Mais quand on est une mezzo-soprano glamour au caractère incendiaire et indestructible, le beau timbre dense et précieusement patiné ne souhaite pas forcément voir vaciller son intimité.

Stéphanie d'Oustrac (Béatrice) et Paul Appleby (Bénédict)

Stéphanie d'Oustrac (Béatrice) et Paul Appleby (Bénédict)

Sabine Devieilhe, jouant ce soir l'innocence gentille, se fit confidentielle et tout aussi pure et charmante dans ses airs mélodieux, et son duo avec Aude Extrémo fut comme un rêve de temps suspendu sous les lumières nocturnes de la scène du Palais Garnier.

Laurent Naouri, lui, fit des tonnes de comédies, et Florian Sempey, déjà investi de ses futurs Figaro et Malatesta qu'il incarnera prochainement à l'Opéra de Paris, ne laissa que deviner les tonalités jeunes et séductrices qui colorent son souffle fier.

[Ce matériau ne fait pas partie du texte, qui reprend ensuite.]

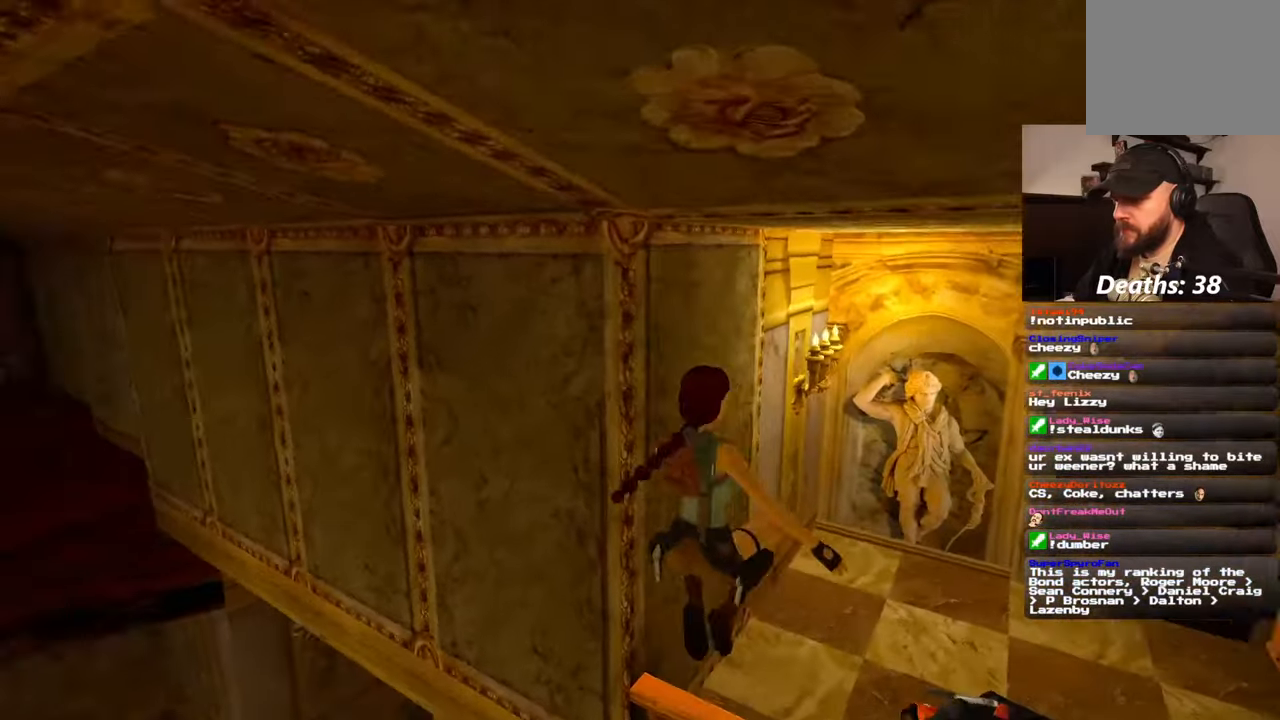
{"dt_ms": 1000, "buttons": [], "left_stick": "up", "right_stick": "left", "events": [[150, "right_stick", "down-right"], [400, "right_stick", "right"], [517, "right_stick", "center"], [617, "left_stick", "up"], [834, "right_stick", "left"]]}
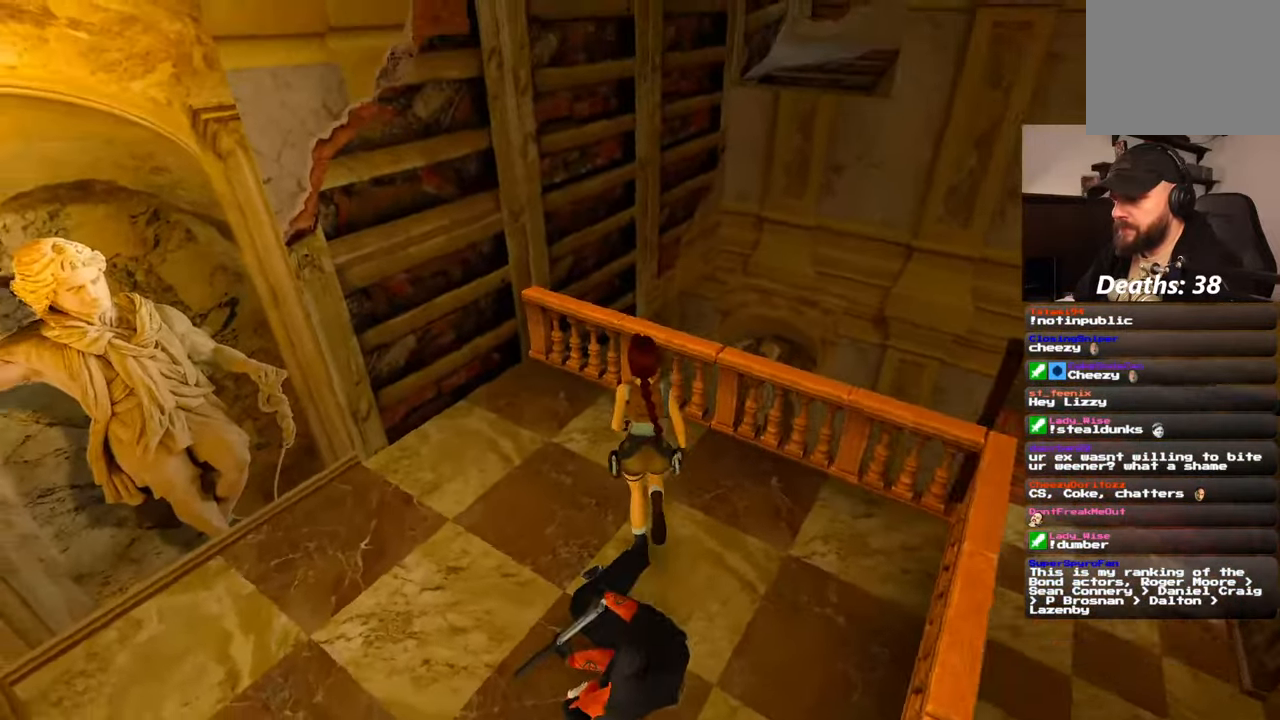
{"dt_ms": 500, "buttons": [], "left_stick": "up", "right_stick": "center", "events": [[350, "right_stick", "center"]]}
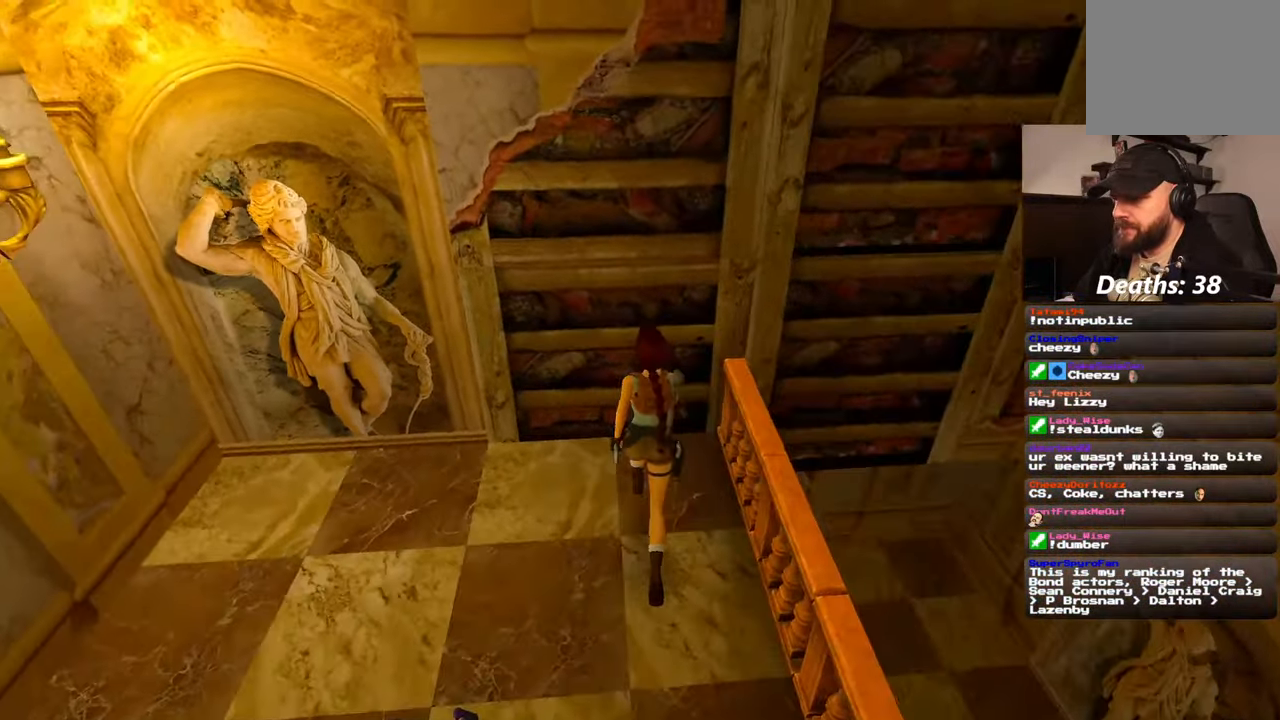
{"dt_ms": 500, "buttons": ["R2"], "left_stick": "up", "right_stick": "center", "events": [[34, "R2", "down"]]}
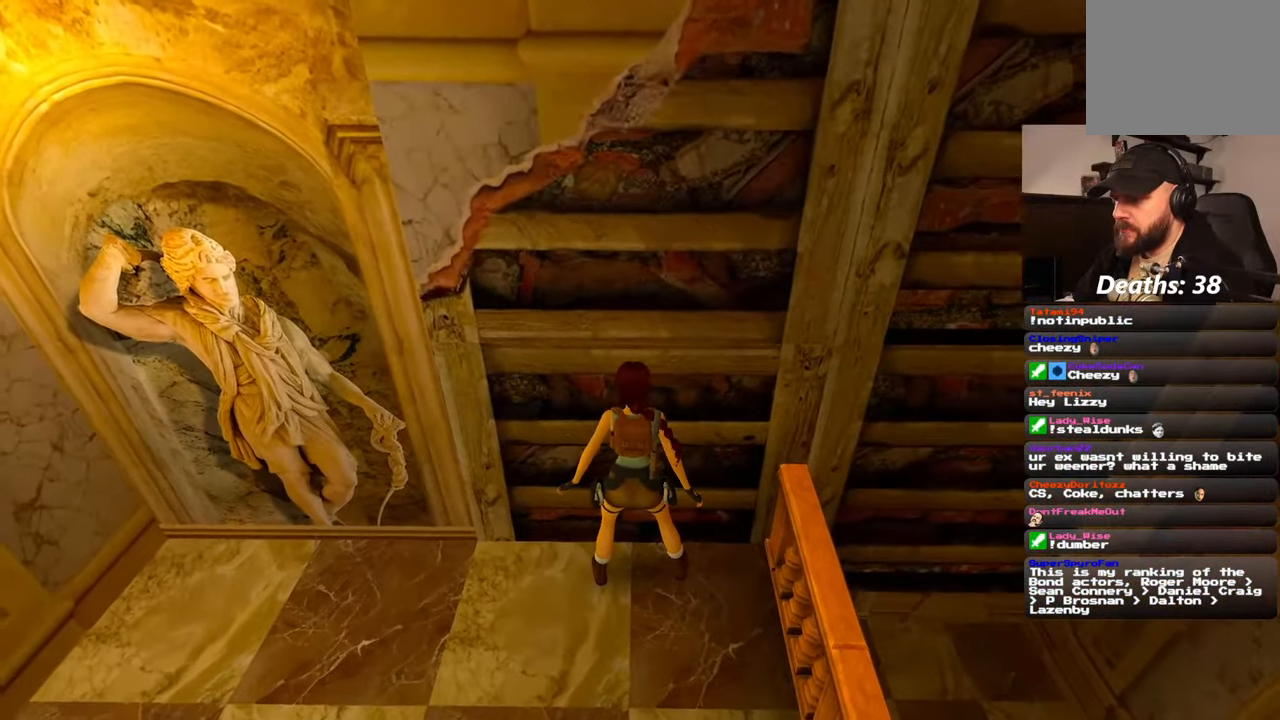
{"dt_ms": 500, "buttons": ["R2"], "left_stick": "up", "right_stick": "center", "events": []}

Laurent Naouri, Sabine Devieilhe et Philippe Jordan

Laurent Naouri, Sabine Devieilhe et Philippe Jordan

Soirée particulière, donc, inscrite dans le cycle Berlioz entamé depuis La Damnation de Faust et livrée aux ornements lissés par la main charmeuse de Philippe Jordan, l'orchestre et le chœur furent ainsi dirigés d'un geste qui préserva la fluidité et l'équilibre de leurs lignes musicales tout au long de la représentation.